The chart tells us that equities and REITs were highly correlated these last 10 years. The World equities purple line is like the ghost car in a video game for the Dev Markets Property ETF on the red line – only the REIT was the one more likely to make you sick.
Passive investing maven Larry Swedroe wrote an interesting piece [12] on the volatility of REITs and whether they really offer any diversification [13] bonus at all. Swedroe’s conclusion – like my personal experience – is that REITs are an edge case:
…REITs are an equity security with only marginal diversification benefits.
More worryingly, the studies that Swedroe analyzes cast doubt on the likelihood of REITs protecting you in a crisis [14]:
[…] equity returns are significantly more connected to the returns of securitized real estate when both markets are crashing compared to when they are booming.
[…] the timing of extreme market movements between REITs and stock indexes is almost perfectly in sync.
Taken together, the results in this and previous studies do not dispute the long-run benefits of REITs, but they do raise questions about the role of REITs in a mixed-asset portfolio in times of financial crisis.
I’ve been wondering whether REITs are worth their place for a while.
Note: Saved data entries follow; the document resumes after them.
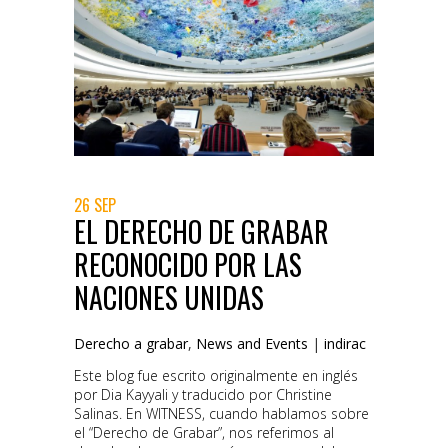
26 SEP
EL DERECHO DE GRABAR
RECONOCIDO POR LAS
NACIONES UNIDAS
Derecho a grabar
,
News and Events
|
indirac
Este blog fue escrito originalmente en inglés
por Dia Kayyali y traducido por Christine
Salinas. En WITNESS, cuando hablamos sobre
el “Derecho de Grabar”, nos referimos al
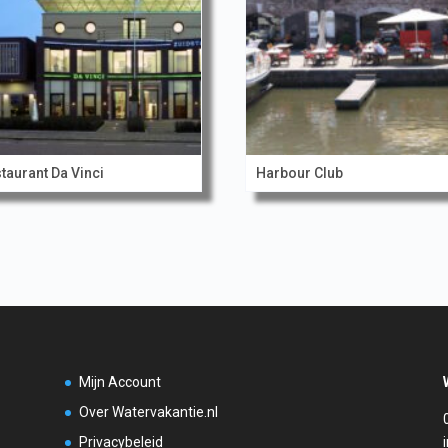
taurant Da Vinci
Harbour Club
Mijn Account
Over Watervakantie.nl
Privacybeleid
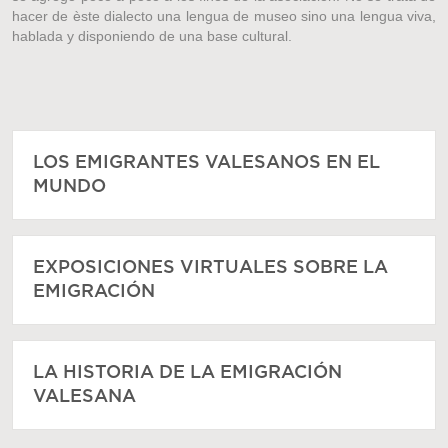
hacer de èste dialecto una lengua de museo sino una lengua viva,
hablada y disponiendo de una base cultural.
LOS EMIGRANTES VALESANOS EN EL
MUNDO
EXPOSICIONES VIRTUALES SOBRE LA
EMIGRACIÓN
LA HISTORIA DE LA EMIGRACIÓN
VALESANA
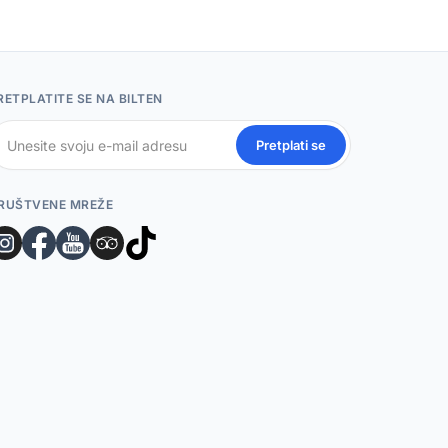
RETPLATITE SE NA BILTEN
Pretplati se
RUŠTVENE MREŽE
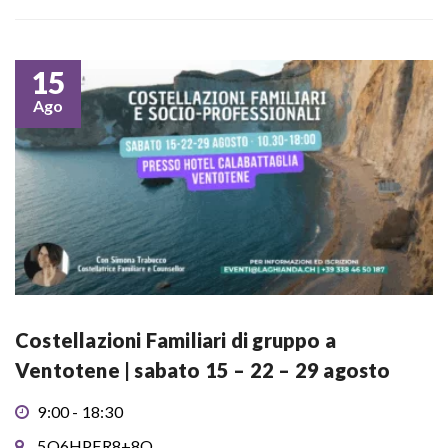
15
Ago
Costellazioni Familiari di gruppo a
Ventotene | sabato 15 – 22 – 29 agosto
9:00 - 18:30
5Q6HPFR8+8Q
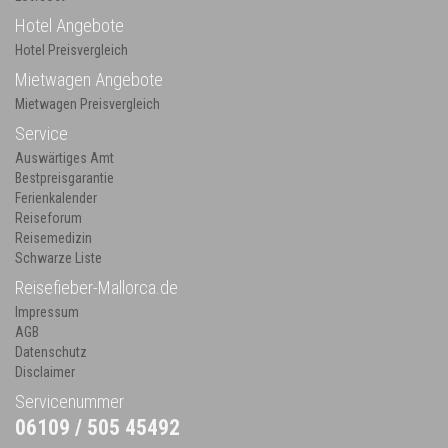
Hotel Angebote
Hotel Preisvergleich
Mietwagen Angebote
Mietwagen Preisvergleich
Service
Auswärtiges Amt
Bestpreisgarantie
Ferienkalender
Reiseforum
Reisemedizin
Schwarze Liste
Reisefieber-Mallorca.de
Impressum
AGB
Datenschutz
Disclaimer
Servicenummer
06109 / 505 45492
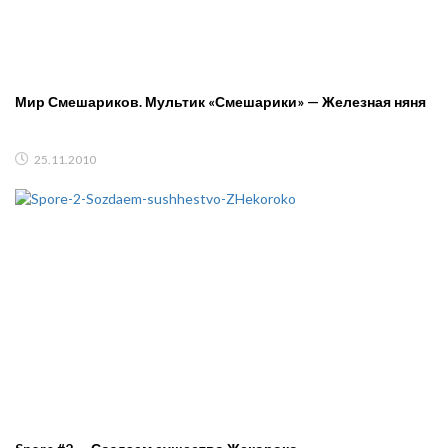
Мир Смешариков. Мультик «Смешарики» — Железная няня
25.11.2010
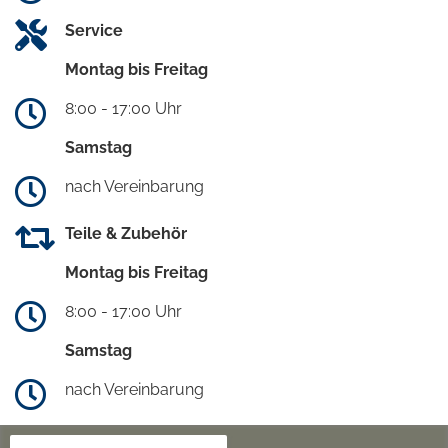
Service
Montag bis Freitag
8:00 - 17:00 Uhr
Samstag
nach Vereinbarung
Teile & Zubehör
Montag bis Freitag
8:00 - 17:00 Uhr
Samstag
nach Vereinbarung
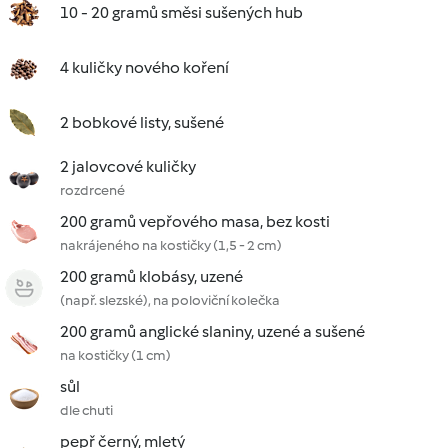
10 - 20 gramů směsi sušených hub
4 kuličky nového koření
2 bobkové listy, sušené
2 jalovcové kuličky
rozdrcené
200 gramů vepřového masa, bez kosti
nakrájeného na kostičky (1,5 - 2 cm)
200 gramů klobásy, uzené
(např. slezské), na poloviční kolečka
200 gramů anglické slaniny, uzené a sušené
na kostičky (1 cm)
sůl
dle chuti
pepř černý, mletý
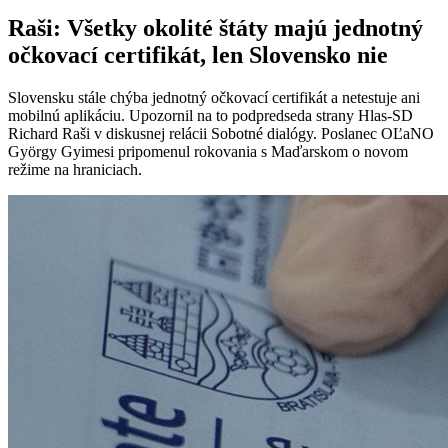
Raši: Všetky okolité štáty majú jednotný
očkovací certifikát, len Slovensko nie
Slovensku stále chýba jednotný očkovací certifikát a netestuje ani
mobilnú aplikáciu. Upozornil na to podpredseda strany Hlas-SD
Richard Raši v diskusnej relácii Sobotné dialógy. Poslanec OĽaNO
György Gyimesi pripomenul rokovania s Maďarskom o novom
režime na hraniciach.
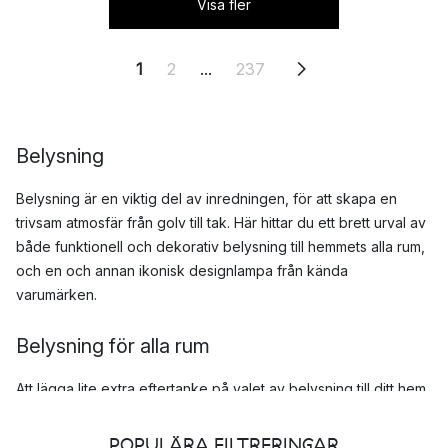
Visa fler
1
2
...
237
Belysning
Belysning är en viktig del av inredningen, för att skapa en
trivsam atmosfär från golv till tak. Här hittar du ett brett urval av
både funktionell och dekorativ belysning till hemmets alla rum,
och en och annan ikonisk designlampa från kända
varumärken.
Belysning för alla rum
Att lägga lite extra eftertanke på valet av belysning till ditt hem
kan ha stor betydelse för vilken stämning och uttryck som
rummet får. Förutom den praktiska funktionen så är
POPULÄRA FILTRERINGAR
Their occasional turn against the run of play – as per last quarter – has stayed my hand. But the mounting evidence is making me question the 10% allocation to property that’s common in the lazy portfolios [15].
I could easily live without the complexity of a dedicated REIT tracker and take whatever exposure I get to commercial property via global stock markets.
As ever, I’m in no rush. Next quarter the portfolio gets rebalanced with an extra 2% of the allocation tipped towards bonds. That’s likely to be the start of this model portfolio’s move out of REITs.
New transactions
Every quarter we sprinkle £955 into the financial flower beds and hope to come up smelling of roses. Our new cash seedlings are split between our seven funds according to our predetermined asset allocation.
We rebalance using Larry Swedroe’s 5/25 rule [16] but that hasn’t been activated this quarter. Therefore our trades play out like this:
UK equity
Vanguard FTSE UK All-Share Index Trust – OCF [17] 0.08%
Fund identifier: GB00B3X7QG63
New purchase: £47.75
Buy 0.233 units @ £205.08
Target allocation: 5%
Developed world ex-UK equities
Vanguard FTSE Developed World ex-UK Equity Index Fund – OCF 0.15%
Fund identifier: GB00B59G4Q73
New purchase: £353.35
Buy 0.916 units @ £385.64
Target allocation: 37%
Global small cap equities
Vanguard Global Small-Cap Index Fund – OCF 0.38%
Fund identifier: IE00B3X1NT05
New purchase: £57.30
Buy 0.19 units @ £302.41
Target allocation: 6%
Emerging market equities
iShares Emerging Markets Equity Index Fund D – OCF 0.17%
Fund identifier: GB00B84DY642
New purchase: £95.50
Buy 58.09 units @ £1.64
Target allocation: 10%
Global property
iShares Global Property Securities Equity Index Fund D – OCF 0.18%
Fund identifier: GB00B5BFJG71
New purchase: £57.30
Buy 23.416 units @ £2.45
Target allocation: 6%
UK gilts
Vanguard UK Government Bond Index – OCF 0.15%
Fund identifier: IE00B1S75374
New purchase: £296.05
Buy 1.597 units @ £185.34
Target allocation: 31%
Global index-linked bonds [18]
Royal London Short Duration Global Index-Linked Fund – OCF 0.36%
Fund identifier: GB00BD050F05
New purchase: £47.75
Buy 44.543 units @ £1.07
Target allocation: 5%
New investment = £955
Trading cost = £0
Platform fee = 0.25% per annum.
This model portfolio is notionally held with Cavendish Online. Take a look at our online broker table [19] for other good platform options. Look at flat-fee brokers if your ISA portfolio is worth substantially more than £25,000.
Average portfolio OCF = 0.17%
If all this seems too much like hard work then you can buy a diversified portfolio using an all-in-one fund [20] such as Vanguard’s LifeStrategy series [21].